El juicio contra un reconocido empresario de Neuquén por abuso sexual a su hijastra terminó con un veredicto unánime de culpabilidad. El caso, que conmocionó a la provincia, tuvo como prueba central cinco cuadernos que la víctima escribió durante años por orden del acusado y que el jurado popular revisó antes de tomar su decisión.
Esos cuadernos, que durante más de 20 años estuvieron ocultos detrás de un placard en la habitación del empresario y fueron encontrados recientemente por la policía durante un allanamiento autorizado por la Justicia, formaban parte de un mecanismo de control que el abusador había construido para someter a la víctima.
La historia empezó a reconstruirse en 2022, cuando la mujer decidió denunciar a la pareja de su madre.
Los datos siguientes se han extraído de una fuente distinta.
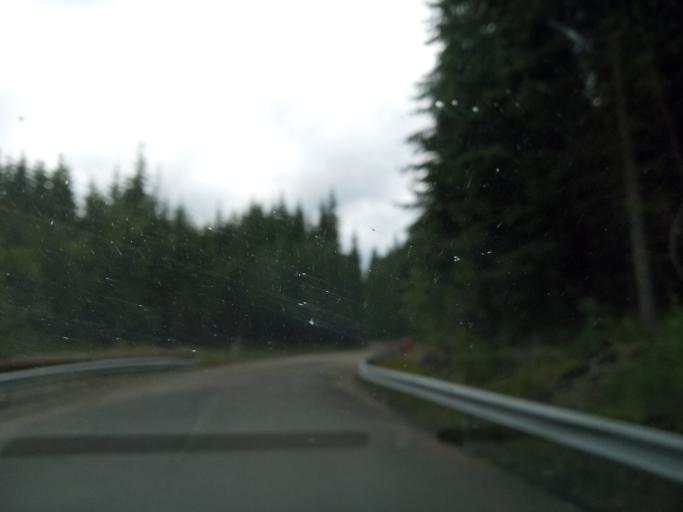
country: RO
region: Valcea
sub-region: Comuna Voineasa
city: Voineasa
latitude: 45.4135
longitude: 23.7261
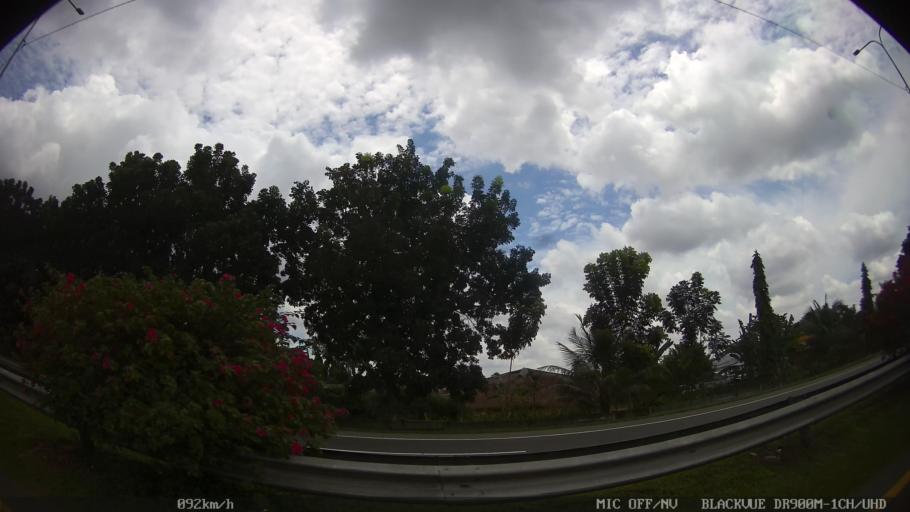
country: ID
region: North Sumatra
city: Medan
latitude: 3.6218
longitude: 98.7200
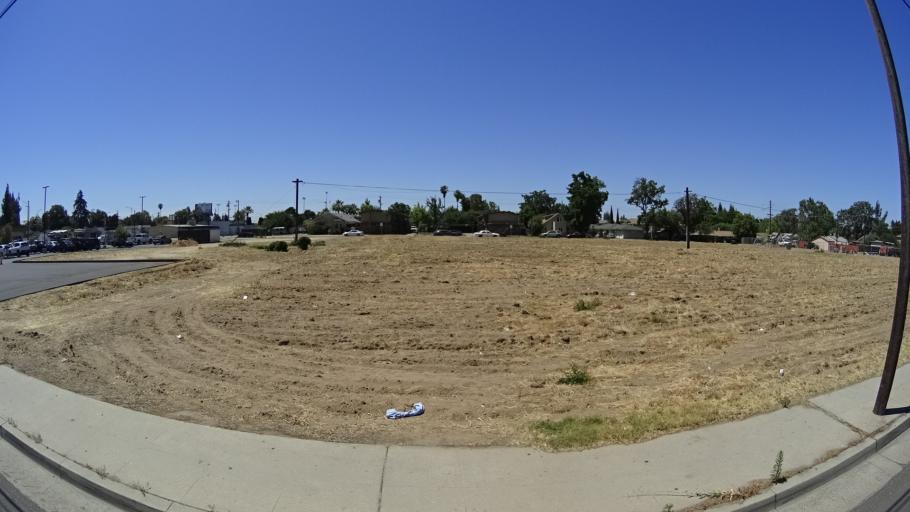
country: US
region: California
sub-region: Fresno County
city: Fresno
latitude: 36.7722
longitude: -119.7919
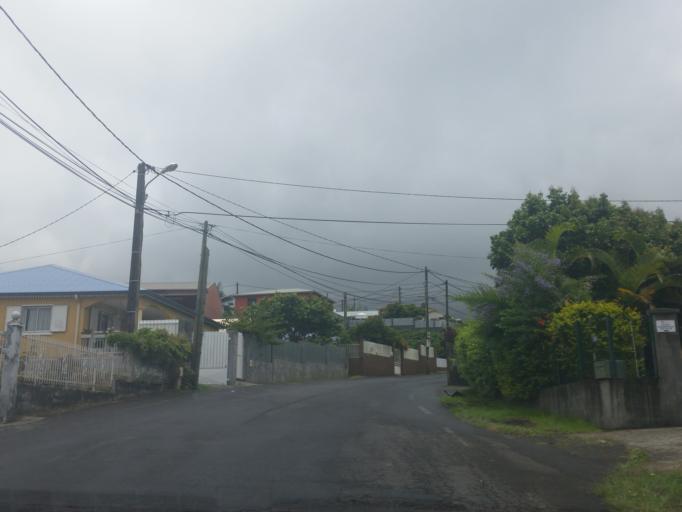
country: RE
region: Reunion
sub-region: Reunion
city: Le Tampon
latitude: -21.2429
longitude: 55.5132
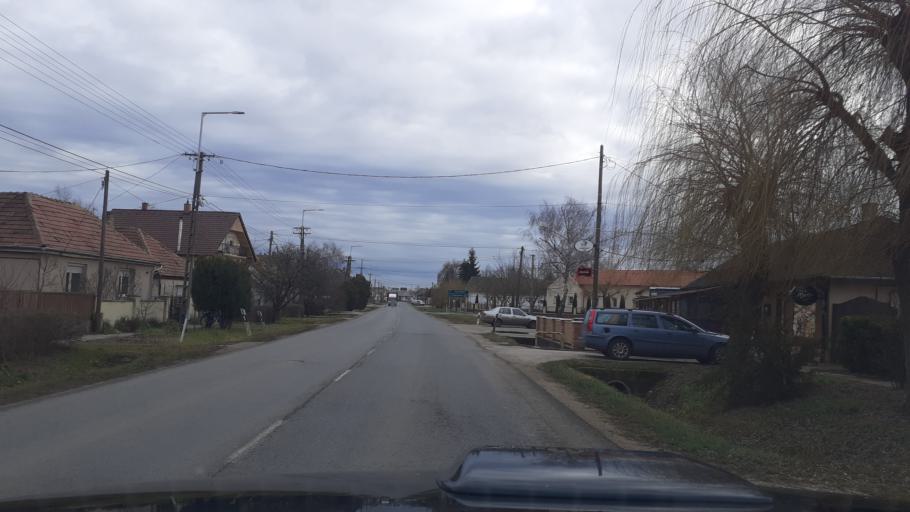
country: HU
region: Fejer
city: Seregelyes
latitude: 47.1117
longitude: 18.5781
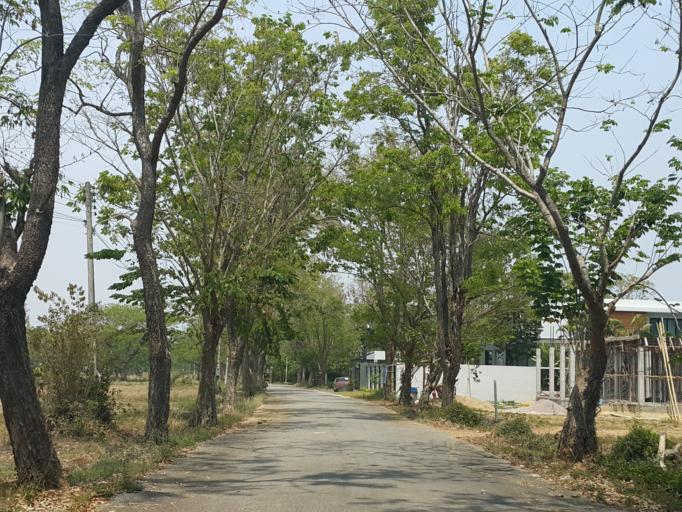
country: TH
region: Chiang Mai
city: Saraphi
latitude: 18.7274
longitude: 98.9792
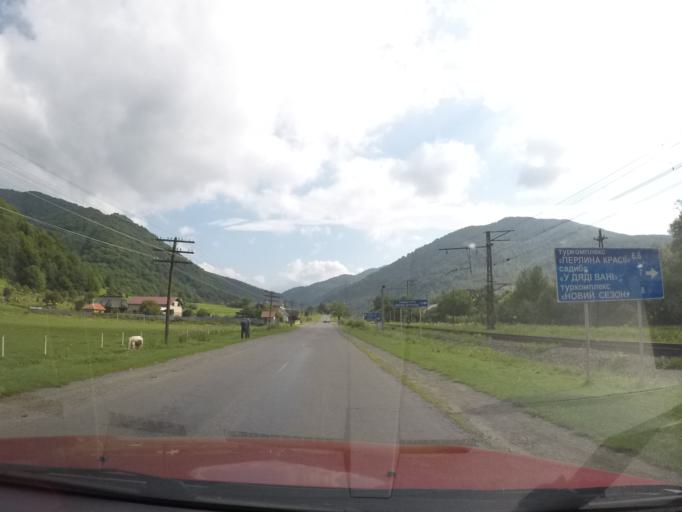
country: UA
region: Zakarpattia
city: Velykyi Bereznyi
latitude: 48.9496
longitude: 22.6058
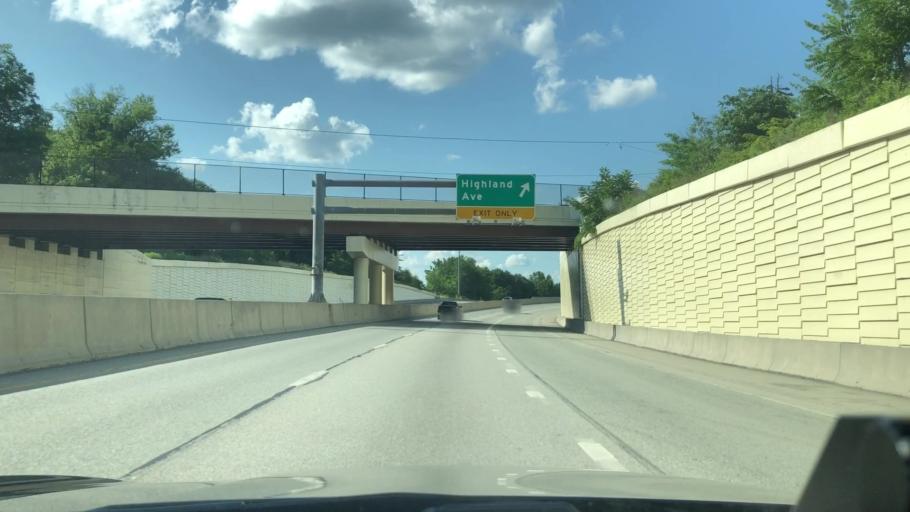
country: US
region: Pennsylvania
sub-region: Montgomery County
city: Fort Washington
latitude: 40.1443
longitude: -75.2040
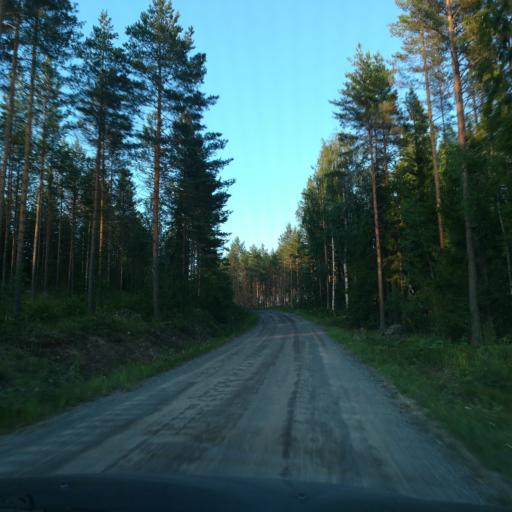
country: FI
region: Southern Savonia
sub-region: Mikkeli
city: Puumala
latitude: 61.4367
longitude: 28.4652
Según detalló La Mañana de Neuquén, un reencuentro inesperado removió los recuerdos que había mantenido bloqueados por tanto tiempo y la impulsó a contar que los abusos habían empezado cuando tenía apenas siete años y se prolongaron hasta los 26.
En su declaración, la mujer habló sobre los cuadernos que el agresor la obligaba a escribir desde que era pequeña, lo que llevó a los fiscales Maximiliano Breide Obeid y Cecilia Sabatte a pedir el allanamiento que permitió secuestrar los escritos y otras hojas con anotaciones.
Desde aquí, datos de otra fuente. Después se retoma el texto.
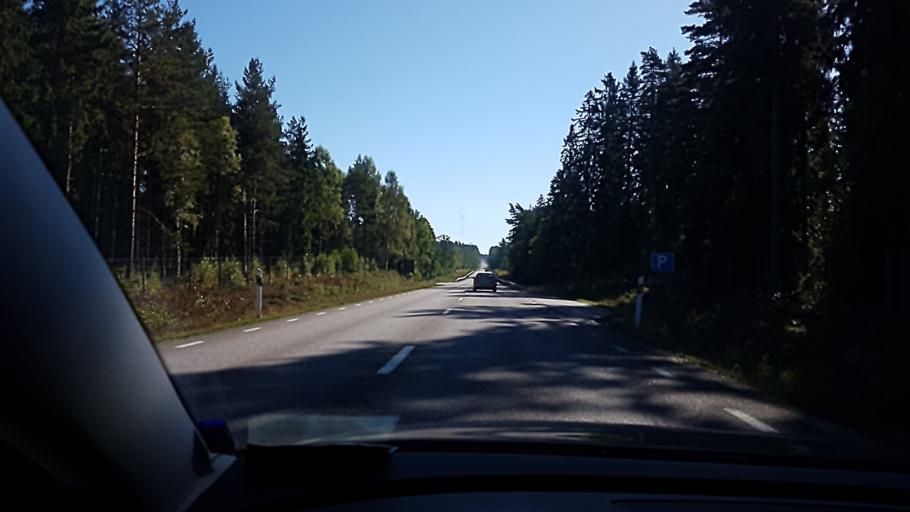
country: SE
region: Kronoberg
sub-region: Lessebo Kommun
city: Hovmantorp
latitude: 56.7927
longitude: 15.1269
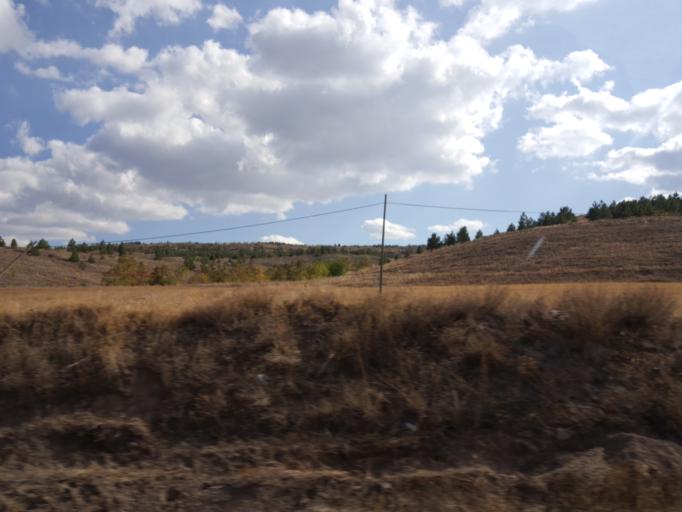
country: TR
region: Tokat
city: Sulusaray
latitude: 39.9892
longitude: 35.9980
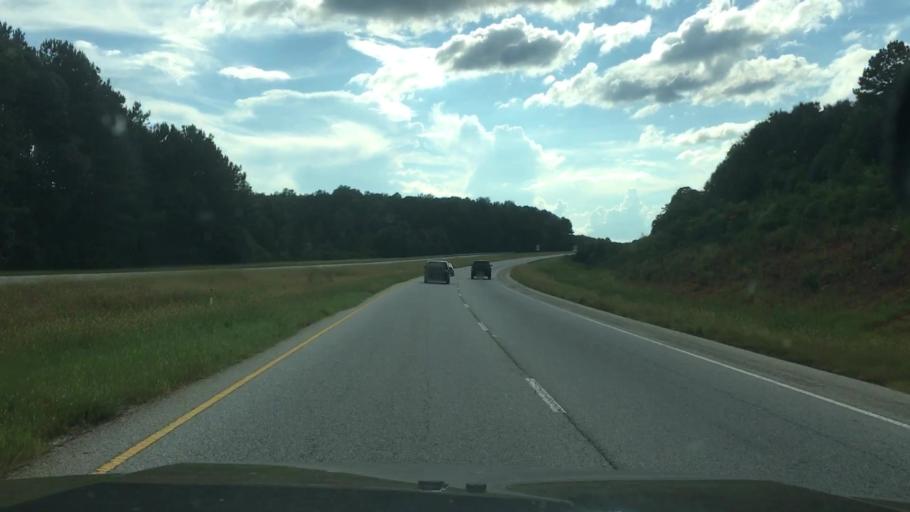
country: US
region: Georgia
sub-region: Spalding County
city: East Griffin
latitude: 33.2366
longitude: -84.1732
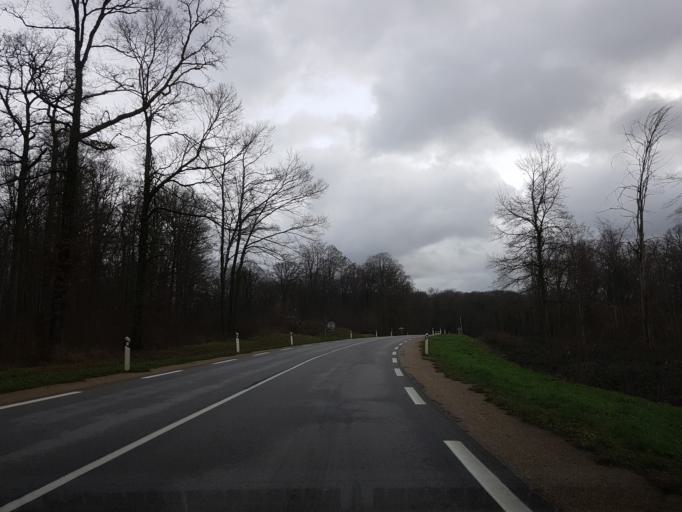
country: FR
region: Champagne-Ardenne
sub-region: Departement de la Haute-Marne
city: Fayl-Billot
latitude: 47.8072
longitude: 5.5559
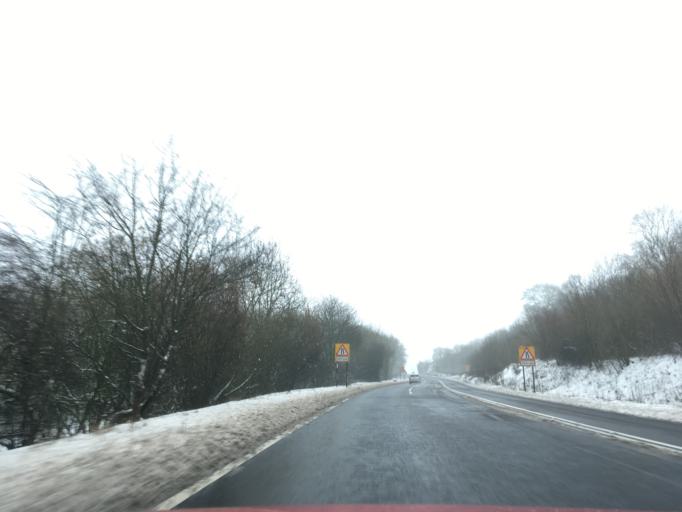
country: GB
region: England
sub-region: Warwickshire
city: Alcester
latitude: 52.2045
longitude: -1.8029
Un sistema de abuso sostenido por manipulación y un discurso místico
Durante las 10 jornadas del juicio, la fiscalía expuso que los abusos no fueron hechos aislados, sino parte de un sistema de sometimiento que se extendió durate 19 años.
El abusador, según la acusación, se presentaba como un supuesto médico con poderes espirituales y convencía a la víctima de que los actos sexuales formaban parte de rituales para curar enfermedades y dolencias.
Los cuadernos funcionaban como una suerte de “diario íntimo”, pero bajo el control del empresario, quien obligaba a su hijastra a detallar la frecuencia y la modalidad de los abusos a los que la sometía.
El discurso místico, basado en energías y conjuros, era la estrategia para mantener el secreto dentro de la familia.
En el juicio, el fiscal Breide Obeid calificó al acusado como “un manipulador” que impuso reglas propias y una ley de silencio.
La condena y la expectativa por una pena histórica
Finalmente, un jurado popular declaró al empresario responsable de abuso sexual con acceso carnal continuado agravado por el daño físico y mental a la víctima, por haber estado a cargo de su guarda y por aprovechar la convivencia cuando era menor, en concurso con corrupción de menores continuada.
Tras el fallo, el fiscal solicitó que el acusado dejara la prisión domiciliaria y pasara a prisión preventiva, pedido que fue aceptado por el juez Marco Lupica Cristo.
Ahora resta la audiencia de cesura, donde se fijará la pena, que podría ser una de las más altas en la historia judicial de Neuquén: la escala va de 12 a 35 años de prisión y la fiscalía anticipó que pedirá cerca de 30 años.
La única atenuante es la falta de antecedentes penales.
El intento de evitar el juicio
En el tramo final del proceso, el empresario intentó evitar ser juzgado fingiendo un ACV durante una audiencia, maniobra que fue descubierta por los médicos a cargo.
Además, se casó con la madre de la víctima a principios de este año, lo que impidió que ella pudiera declarar en su contra, aunque finalmente testificó a favor de la defensa.
Paradójicamente, los mismos cuadernos que el acusado le hizo escribir a la víctima terminaron siendo la prueba clave para condenarlo.